Task to complete: The reply should be an exact repeat of the listing, with no pictures in it.

Information shown:
══════════
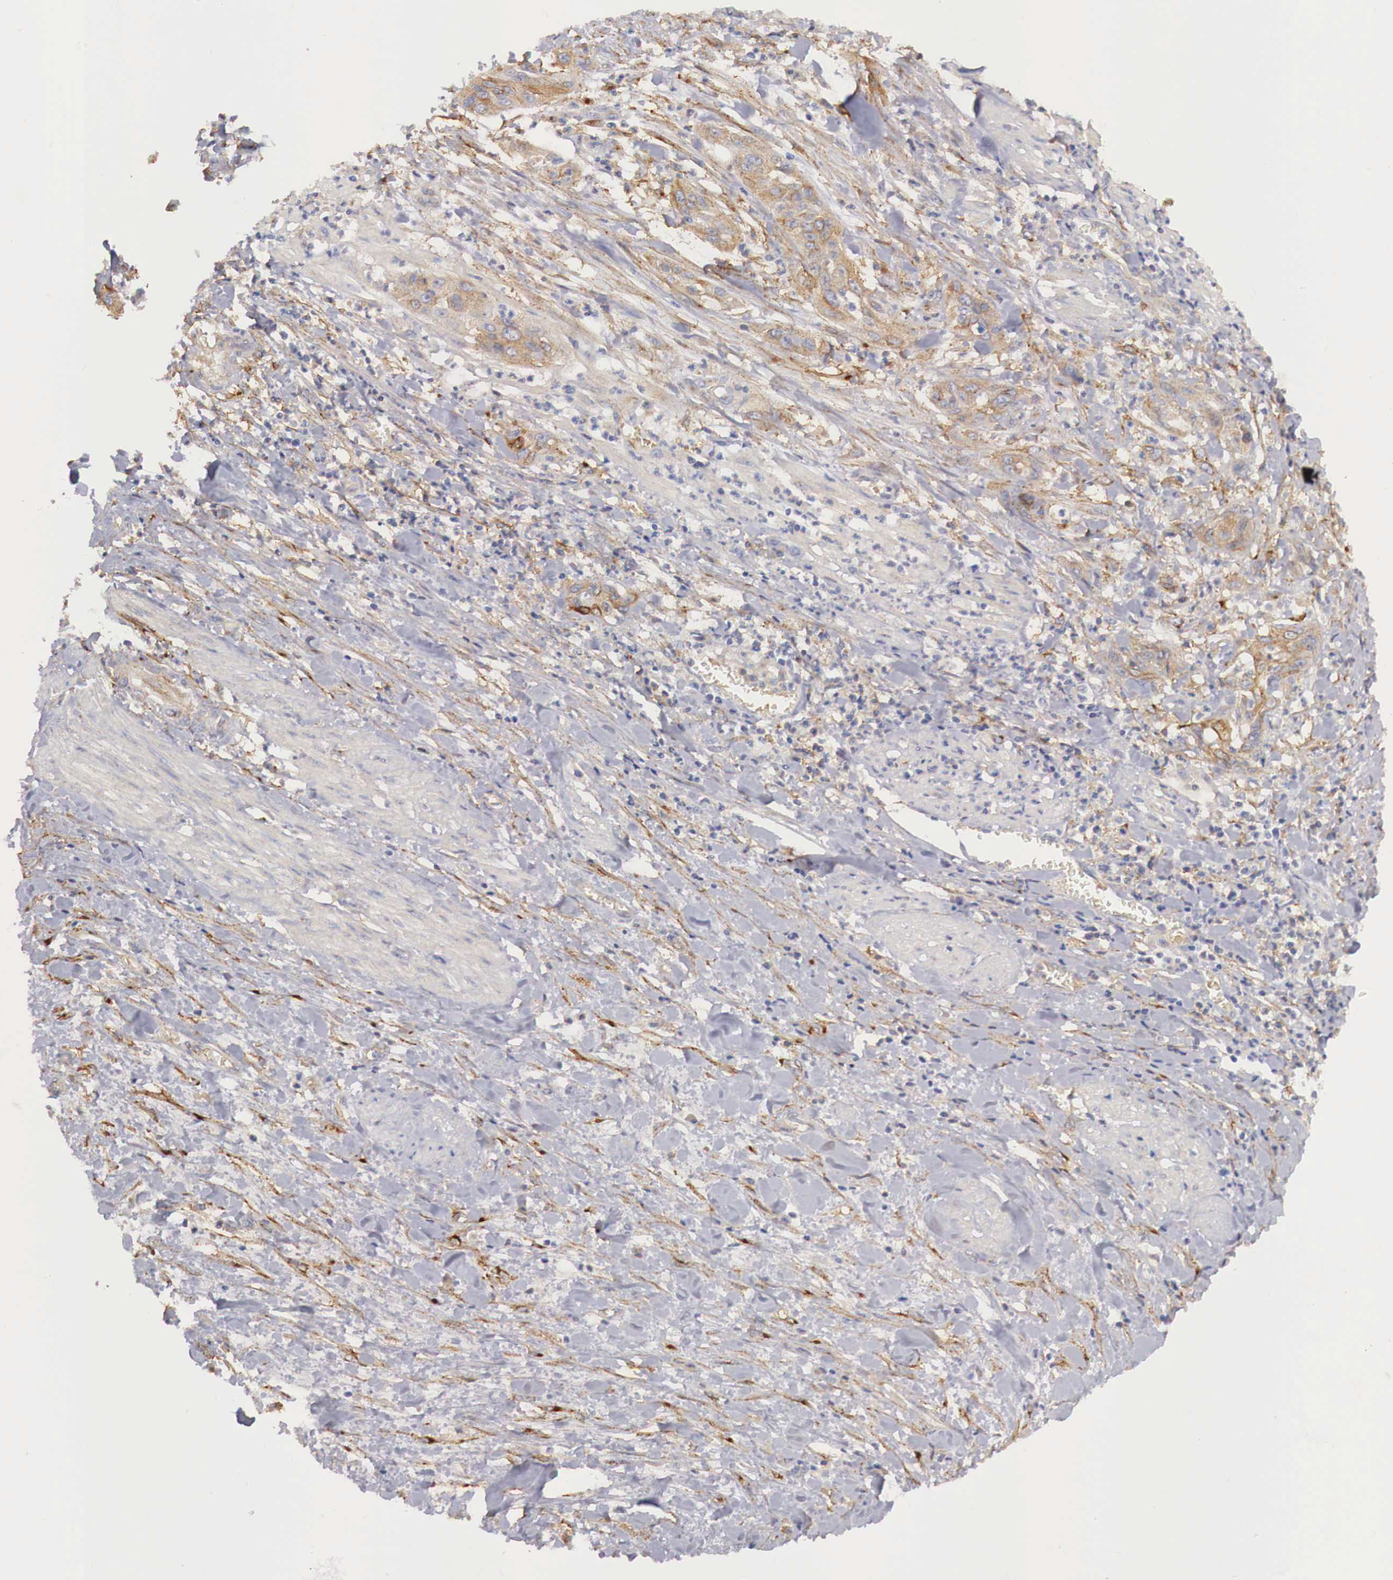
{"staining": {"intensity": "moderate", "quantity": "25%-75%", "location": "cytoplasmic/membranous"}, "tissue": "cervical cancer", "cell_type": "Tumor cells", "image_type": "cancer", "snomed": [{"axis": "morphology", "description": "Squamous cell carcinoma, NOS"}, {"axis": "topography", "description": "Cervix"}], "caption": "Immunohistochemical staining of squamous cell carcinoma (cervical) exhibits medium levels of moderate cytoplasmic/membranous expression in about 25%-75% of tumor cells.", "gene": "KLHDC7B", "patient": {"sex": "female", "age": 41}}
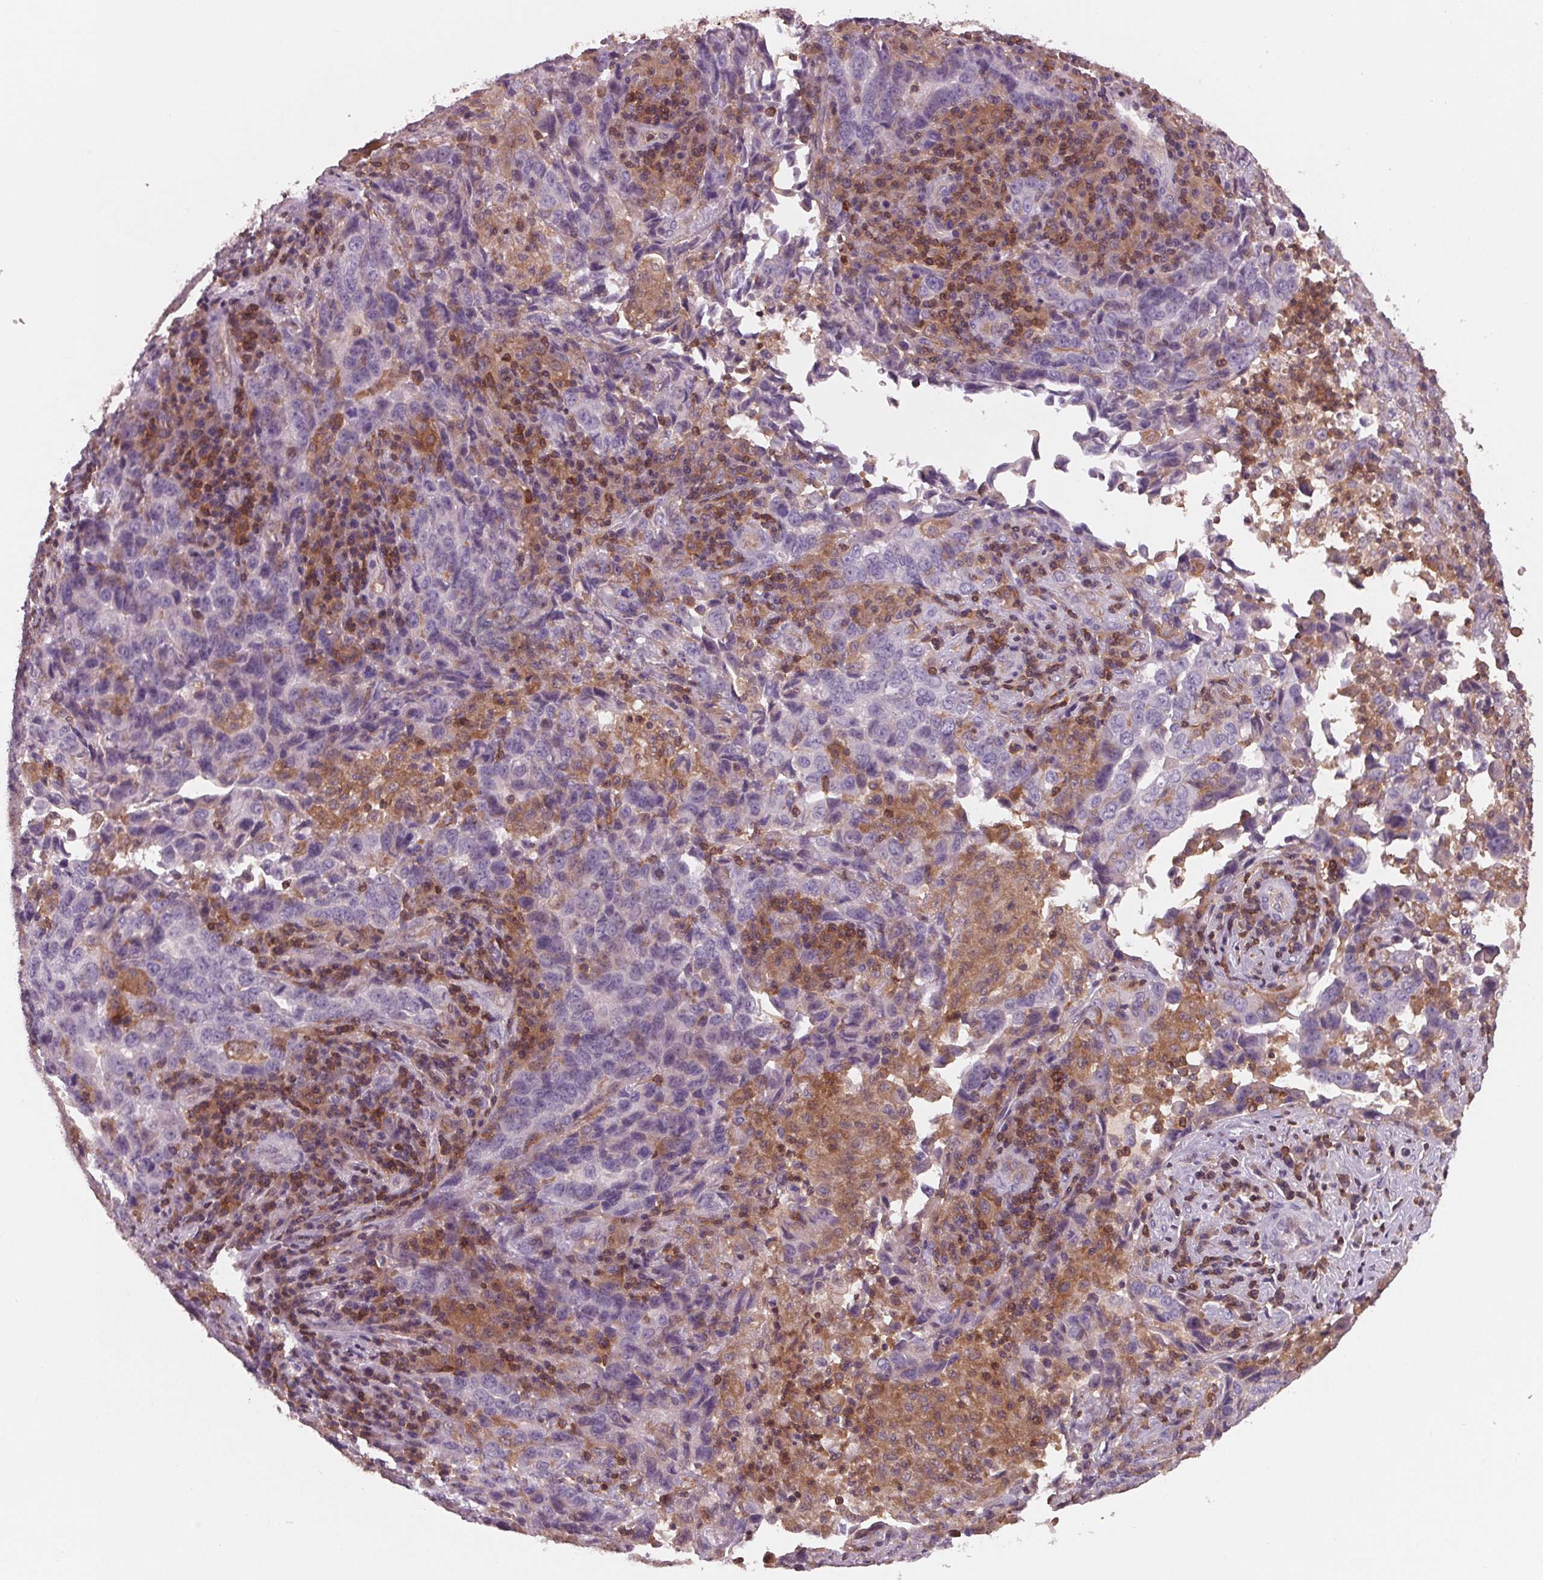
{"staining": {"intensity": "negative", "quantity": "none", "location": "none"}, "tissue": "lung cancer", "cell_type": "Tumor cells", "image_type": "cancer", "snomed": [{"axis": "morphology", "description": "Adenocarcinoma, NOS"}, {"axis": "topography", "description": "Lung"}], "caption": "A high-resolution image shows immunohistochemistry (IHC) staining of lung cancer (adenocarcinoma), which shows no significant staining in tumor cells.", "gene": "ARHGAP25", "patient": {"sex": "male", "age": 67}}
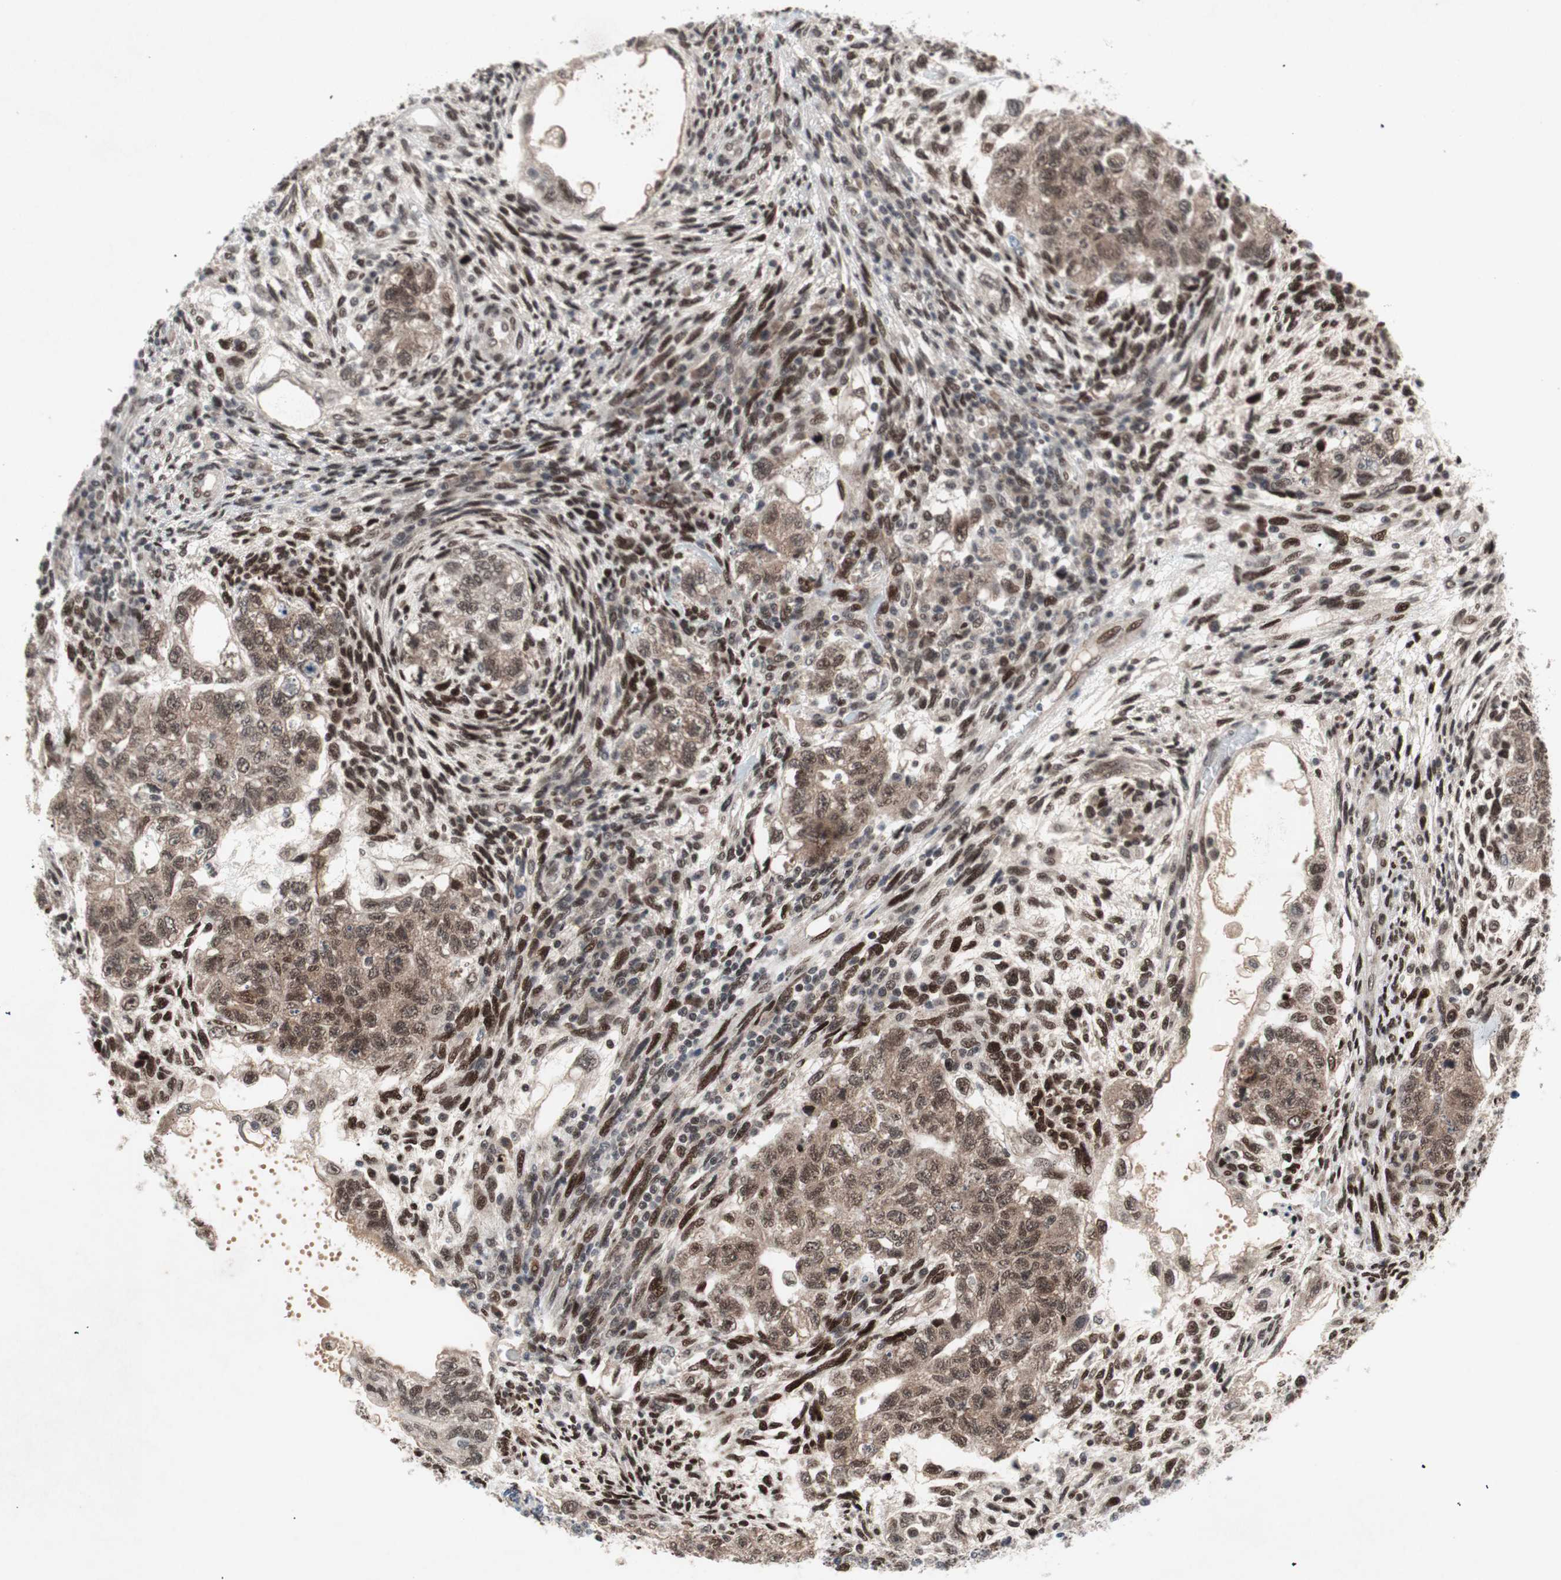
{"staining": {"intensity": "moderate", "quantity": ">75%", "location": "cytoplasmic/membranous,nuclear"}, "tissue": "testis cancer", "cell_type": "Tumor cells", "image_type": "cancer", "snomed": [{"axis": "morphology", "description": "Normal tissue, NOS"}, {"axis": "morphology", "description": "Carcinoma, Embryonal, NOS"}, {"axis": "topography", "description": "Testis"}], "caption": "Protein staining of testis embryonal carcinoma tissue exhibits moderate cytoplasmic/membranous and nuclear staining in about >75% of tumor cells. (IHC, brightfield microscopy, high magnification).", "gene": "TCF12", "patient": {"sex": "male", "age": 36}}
══════════
Task solution:
{"staining": {"intensity": "moderate", "quantity": "25%-75%", "location": "cytoplasmic/membranous"}, "tissue": "cervical cancer", "cell_type": "Tumor cells", "image_type": "cancer", "snomed": [{"axis": "morphology", "description": "Squamous cell carcinoma, NOS"}, {"axis": "topography", "description": "Cervix"}], "caption": "Immunohistochemical staining of squamous cell carcinoma (cervical) exhibits medium levels of moderate cytoplasmic/membranous expression in about 25%-75% of tumor cells.", "gene": "KLHDC7B", "patient": {"sex": "female", "age": 41}}
{"staining": {"intensity": "negative", "quantity": "none", "location": "none"}, "tissue": "lung cancer", "cell_type": "Tumor cells", "image_type": "cancer", "snomed": [{"axis": "morphology", "description": "Adenocarcinoma, NOS"}, {"axis": "topography", "description": "Lung"}], "caption": "A high-resolution image shows immunohistochemistry (IHC) staining of lung cancer (adenocarcinoma), which shows no significant staining in tumor cells.", "gene": "ARHGAP25", "patient": {"sex": "male", "age": 67}}
{"staining": {"intensity": "moderate", "quantity": ">75%", "location": "cytoplasmic/membranous,nuclear"}, "tissue": "testis cancer", "cell_type": "Tumor cells", "image_type": "cancer", "snomed": [{"axis": "morphology", "description": "Normal tissue, NOS"}, {"axis": "morphology", "description": "Carcinoma, Embryonal, NOS"}, {"axis": "topography", "description": "Testis"}], "caption": "Protein staining of testis embryonal carcinoma tissue exhibits moderate cytoplasmic/membranous and nuclear staining in about >75% of tumor cells. (IHC, brightfield microscopy, high magnification).", "gene": "TCF12", "patient": {"sex": "male", "age": 36}}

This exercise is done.